A lot of romances have mysteries in them. And by mysteries I don’t mean only “does he love me?” “Does she care” but full blown mysteries, and sometimes thrillers.
“But Sarah” you’ll say “You already did a post on mystery!” (I did right? If not I’ll be doing one. I have NO brain this morning.)
And you can go and review the “structure of mystery thing” for the mystery part of your romance, but you should know there’s important differences.
First, though, why is mystery in so many romances?
Well, I have a theory.
There were always romances with mystery, mind, particularly the more gothic “wife in the attic” ones. And sometimes Patricia Wentworth is a bit “is this a romance of a mystery?”
But until the early 2000s I didn’t see so many mysteries in romances that there was almost no romance without a mystery.
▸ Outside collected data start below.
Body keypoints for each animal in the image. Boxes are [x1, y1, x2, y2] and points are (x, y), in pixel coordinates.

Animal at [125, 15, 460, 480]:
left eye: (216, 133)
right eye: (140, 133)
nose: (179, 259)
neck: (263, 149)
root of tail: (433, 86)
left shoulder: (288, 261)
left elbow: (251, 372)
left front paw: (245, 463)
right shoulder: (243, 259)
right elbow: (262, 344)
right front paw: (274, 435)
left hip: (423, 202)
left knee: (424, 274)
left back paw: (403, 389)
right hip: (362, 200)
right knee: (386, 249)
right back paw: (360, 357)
My theory is two fold: first, a lot of historical mystery authors got run out when Publishing, in its inscrutable way, decided that historical mysteries just didn’t sell (possibly because following the push model, they weren’t pushing.)
Romances, be it Jane Austen’s or even the more robust one of Heyers hit well under 100k words. (And Heyers had mysteries in them a couple of times.)
The second point, delicate as it is to mention this on a post about romance is…. size.
As the price of paperbacks increased a lot of books gained girth. This was usually by publisher demand. I escaped the worst of it, though I was once asked to produce a goat gagger of a quarter million words. It fell apart without coming together (yes, I know, phrasing) and since it was supposed to be a collaboration, that’s probably for the best.
But the fact remained, if you were going to have to pay $8 for a book, you didn’t want a little harlequin there and gone of 60k words or so. But there’s only so much you can do “he said/she said” and then a ton of sex (which is where traditional publishing mostly went with romances. Possibly because the books weren’t being read with the kind of attention where you discern the emotional movement. And yep, they completely missed the rise of things like Amish romances or Mormon romances meant not every reader was in it for the melon rolling.) So, enter mystery.
Mystery in romance is a bit more peculiar than normal mystery. There are certain points it must hit. If you’re trying to decide if you just wrote a mystery or a romance, here are some things to look for.
1- As in cozy, at least early in the series, in romance with mystery, one of the main characters must be in jeopardy. Usually she’s a potential victim or he thinks he committed the murder, or she thinks he committed the murder, etc.
2- Whatever the mystery is, it must be part of what stands between them.
For instance, he thinks he committed a murder. Or she thinks she’s unlovable because her favorite sister committed suicide and that must have been because of her (her sister was really murdered.)
3- The impetus for solving the murder is often their relationship.
4- Usually, even if it’s not a thriller, it ends up with Woman In Peril and the big hero coming to the rescue. (Romances are far more traditional than the other genres on “lady must be rescued.” Sometimes I wonder if all the women complaining against “passive women” really read a lot of romance and it colors their perception. Certainly not true in the other fields. SOMETIMES the romances reverse this, and he’ll be in jeopardy and she rescues him. Not very often though.)
5- Solving the mystery removes the last block to the romance, they now understand each other perfectly and there’s a happy ever after.
6- There MUST be a happy ever after. My husband tried to argue this when I was explaining Romance to him. It’s “predictable” he says. Yes, indeed. But in ROMANCE there must be a happy ever after. In mystery or science fiction or fantasy, your star crossed lovers might never make it up. BUT in romance, they must end the book in love, possibly married and — as Kris Rusch points out — these days often with a kid because it’s the only way we believe they’ll always be linked.
So go ahead, put a mystery in your romance. But remember that the romance must still have its due.